- - Friday, July 11, 2014


Congress is considering a constitutional amendment to eliminate the free-speech protections of the First Amendment. Over at the Internal Revenue Service, high-level officials are caught harassing American citizens for their political beliefs, but obstructing the exercise of free speech is not limited to Washington.

College campuses everywhere have dropped the pretense of academic freedom, adopting speech codes to restrict what can be said or thought, lest someone take offense at the expression of an unfamiliar idea. The frightened few cowering in the faculty lounge want to sanitize the public discourse.

Earlier this month, the Foundation for Individual Rights in Education (FIRE) filed several federal lawsuits designed to roll back the campus assault on free expression at Chicago State University, Iowa State University, Ohio University and Citrus College in Glendora, Calif.

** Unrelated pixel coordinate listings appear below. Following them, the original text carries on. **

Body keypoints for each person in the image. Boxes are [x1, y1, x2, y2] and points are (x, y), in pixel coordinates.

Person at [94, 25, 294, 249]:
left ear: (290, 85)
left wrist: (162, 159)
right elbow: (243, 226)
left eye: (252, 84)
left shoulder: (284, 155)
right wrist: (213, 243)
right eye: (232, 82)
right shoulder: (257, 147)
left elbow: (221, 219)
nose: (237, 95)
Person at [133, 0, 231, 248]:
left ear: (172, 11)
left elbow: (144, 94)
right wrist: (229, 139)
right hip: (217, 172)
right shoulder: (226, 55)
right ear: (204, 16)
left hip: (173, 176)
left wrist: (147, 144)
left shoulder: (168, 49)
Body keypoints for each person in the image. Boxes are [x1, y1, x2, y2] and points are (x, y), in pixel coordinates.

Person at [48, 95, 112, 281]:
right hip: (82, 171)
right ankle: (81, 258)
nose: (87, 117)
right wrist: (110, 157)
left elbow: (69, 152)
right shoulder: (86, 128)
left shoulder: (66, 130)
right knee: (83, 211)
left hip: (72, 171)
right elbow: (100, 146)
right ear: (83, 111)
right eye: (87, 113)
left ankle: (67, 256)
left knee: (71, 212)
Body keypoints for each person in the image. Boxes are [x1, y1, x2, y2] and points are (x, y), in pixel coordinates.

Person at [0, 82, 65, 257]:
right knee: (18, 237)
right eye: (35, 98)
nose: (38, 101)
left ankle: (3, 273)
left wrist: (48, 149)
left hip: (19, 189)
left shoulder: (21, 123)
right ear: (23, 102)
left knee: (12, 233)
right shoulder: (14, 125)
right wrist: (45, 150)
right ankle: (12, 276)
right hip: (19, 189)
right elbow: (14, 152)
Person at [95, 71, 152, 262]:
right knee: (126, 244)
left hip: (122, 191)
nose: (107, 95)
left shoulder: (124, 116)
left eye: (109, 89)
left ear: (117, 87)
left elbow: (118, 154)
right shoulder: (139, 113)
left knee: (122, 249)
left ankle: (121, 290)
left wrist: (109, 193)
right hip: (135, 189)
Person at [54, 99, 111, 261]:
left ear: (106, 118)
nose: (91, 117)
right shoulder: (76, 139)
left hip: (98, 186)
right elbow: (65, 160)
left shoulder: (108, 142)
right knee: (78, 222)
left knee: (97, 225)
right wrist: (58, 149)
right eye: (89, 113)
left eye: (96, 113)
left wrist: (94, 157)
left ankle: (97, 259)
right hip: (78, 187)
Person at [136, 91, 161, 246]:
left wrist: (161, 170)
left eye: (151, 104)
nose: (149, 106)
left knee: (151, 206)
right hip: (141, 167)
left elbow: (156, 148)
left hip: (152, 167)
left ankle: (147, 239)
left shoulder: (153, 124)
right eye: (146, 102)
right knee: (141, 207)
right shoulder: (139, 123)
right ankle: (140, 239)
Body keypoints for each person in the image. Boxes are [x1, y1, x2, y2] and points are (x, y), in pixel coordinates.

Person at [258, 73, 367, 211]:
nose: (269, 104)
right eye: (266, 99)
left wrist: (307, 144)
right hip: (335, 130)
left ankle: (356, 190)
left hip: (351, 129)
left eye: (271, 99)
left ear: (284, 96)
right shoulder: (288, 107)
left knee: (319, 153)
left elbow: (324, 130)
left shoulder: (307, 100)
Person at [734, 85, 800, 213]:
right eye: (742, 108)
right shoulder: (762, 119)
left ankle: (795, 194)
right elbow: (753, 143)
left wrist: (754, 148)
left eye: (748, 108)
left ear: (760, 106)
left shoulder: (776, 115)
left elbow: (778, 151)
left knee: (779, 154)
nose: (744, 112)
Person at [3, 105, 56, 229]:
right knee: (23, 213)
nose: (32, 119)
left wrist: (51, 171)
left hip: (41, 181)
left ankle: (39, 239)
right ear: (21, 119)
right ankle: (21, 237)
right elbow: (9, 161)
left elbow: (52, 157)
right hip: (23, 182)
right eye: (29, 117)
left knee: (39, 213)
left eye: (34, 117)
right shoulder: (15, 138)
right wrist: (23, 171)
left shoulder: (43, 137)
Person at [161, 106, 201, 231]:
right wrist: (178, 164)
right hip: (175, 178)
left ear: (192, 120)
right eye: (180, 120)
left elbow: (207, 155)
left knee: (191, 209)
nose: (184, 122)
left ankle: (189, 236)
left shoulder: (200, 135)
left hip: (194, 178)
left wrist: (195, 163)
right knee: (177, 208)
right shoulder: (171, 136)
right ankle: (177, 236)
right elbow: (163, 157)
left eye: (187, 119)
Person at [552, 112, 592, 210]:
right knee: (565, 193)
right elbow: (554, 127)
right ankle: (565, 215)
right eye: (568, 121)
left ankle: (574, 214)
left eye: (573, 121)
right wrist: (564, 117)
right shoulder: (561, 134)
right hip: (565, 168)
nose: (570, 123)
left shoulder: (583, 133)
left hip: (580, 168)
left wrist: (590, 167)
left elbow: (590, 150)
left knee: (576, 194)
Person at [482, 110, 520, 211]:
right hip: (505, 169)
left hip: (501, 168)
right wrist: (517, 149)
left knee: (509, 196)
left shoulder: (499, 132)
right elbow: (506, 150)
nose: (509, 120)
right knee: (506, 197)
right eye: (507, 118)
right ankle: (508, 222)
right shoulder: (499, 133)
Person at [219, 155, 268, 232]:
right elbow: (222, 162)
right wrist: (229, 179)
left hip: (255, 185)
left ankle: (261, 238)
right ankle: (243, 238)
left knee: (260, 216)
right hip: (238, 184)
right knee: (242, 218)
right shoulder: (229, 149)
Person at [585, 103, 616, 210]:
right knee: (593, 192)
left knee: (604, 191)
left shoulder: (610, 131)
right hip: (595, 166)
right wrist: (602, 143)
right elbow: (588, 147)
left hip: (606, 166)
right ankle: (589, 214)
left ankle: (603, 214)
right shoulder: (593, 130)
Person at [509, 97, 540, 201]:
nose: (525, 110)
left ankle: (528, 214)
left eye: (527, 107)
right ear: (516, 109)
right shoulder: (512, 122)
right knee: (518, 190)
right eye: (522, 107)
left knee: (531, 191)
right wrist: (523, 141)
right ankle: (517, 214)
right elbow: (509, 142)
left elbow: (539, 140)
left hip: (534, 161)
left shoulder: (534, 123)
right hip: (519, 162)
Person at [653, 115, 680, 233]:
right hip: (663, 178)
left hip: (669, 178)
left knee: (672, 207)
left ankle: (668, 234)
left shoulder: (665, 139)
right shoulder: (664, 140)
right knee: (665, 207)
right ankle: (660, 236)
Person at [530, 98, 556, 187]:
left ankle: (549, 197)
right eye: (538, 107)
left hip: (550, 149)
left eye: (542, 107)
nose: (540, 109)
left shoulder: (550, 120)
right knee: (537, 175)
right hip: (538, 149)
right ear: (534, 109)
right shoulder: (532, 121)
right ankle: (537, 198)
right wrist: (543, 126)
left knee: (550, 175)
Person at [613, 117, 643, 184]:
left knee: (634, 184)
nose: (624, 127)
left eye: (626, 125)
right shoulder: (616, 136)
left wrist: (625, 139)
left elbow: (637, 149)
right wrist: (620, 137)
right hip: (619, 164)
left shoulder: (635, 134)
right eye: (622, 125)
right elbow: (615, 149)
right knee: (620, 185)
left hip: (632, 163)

“College campuses have been uniquely recognized as the quintessential marketplace of ideas upon which the concept of the First Amendment was based,” says Robert Corn-Revere, a First Amendment lawyer working on behalf of the foundation.

Mocking T-shirts are in the sights at Ohio University, which barred a student group from wearing apparel with “sarcastic” messages. Administrators said the message on the shirts “objectified women” and “promoted prostitution” in violation of a speech code that forbids any “act that degrades, demeans or disgraces” another. The group had used the slogans on T-shirts worn on campus in 1976 without a peep of protest.

Citrus College forbids “unapproved thoughts” on 98 percent of the campus, limiting expression to a specially marked “free-speech area.” Vincenzo Sinapi-Riddle, a student, was threatened with eviction from the campus for collecting signatures outside the zone for a petition opposing spying by the National Security Agency. His suit challenges college rules restricting petitioning, leafleting and similar activities. He is further challenging the administration’s two-week approval process to review the “point of view” of any prospective student organization. The college has been sued before over its “free-speech area” and lost.

In some ways, the schools themselves are playing fast and loose with the rules. “The law in this area is so well established,” says Mr. Corn-Revere, the First Amendment lawyer. “The abridgements of basic rights that occurred in these cases violate Supreme Court commands that go back decades.”

Academics like Lawrence Lessig, a Harvard Law School professor pushing these schemes, surely know better. Mr. Lessig’s own Super PAC was formed to outlaw other Super PACs. He wants to silence Tea Party groups by limiting their financial resources, which in turn restricts their ability to get their word out.

When the French philosopher Alexis de Tocqueville toured the United States in the early 19th century, he marveled at American schools. “In New England,” he wrote, “every citizen receives the elementary notions of human knowledge. He is taught, moreover, the doctrines and the evidences of his religion, the history of his country, and the leading features of its Constitution.”

These fundamentals have largely been replaced by studies that focus on diversity, “tolerance,” the art of taking offense and the perils of global warming. Who needs free speech when professors and administrators can tell their students what to think?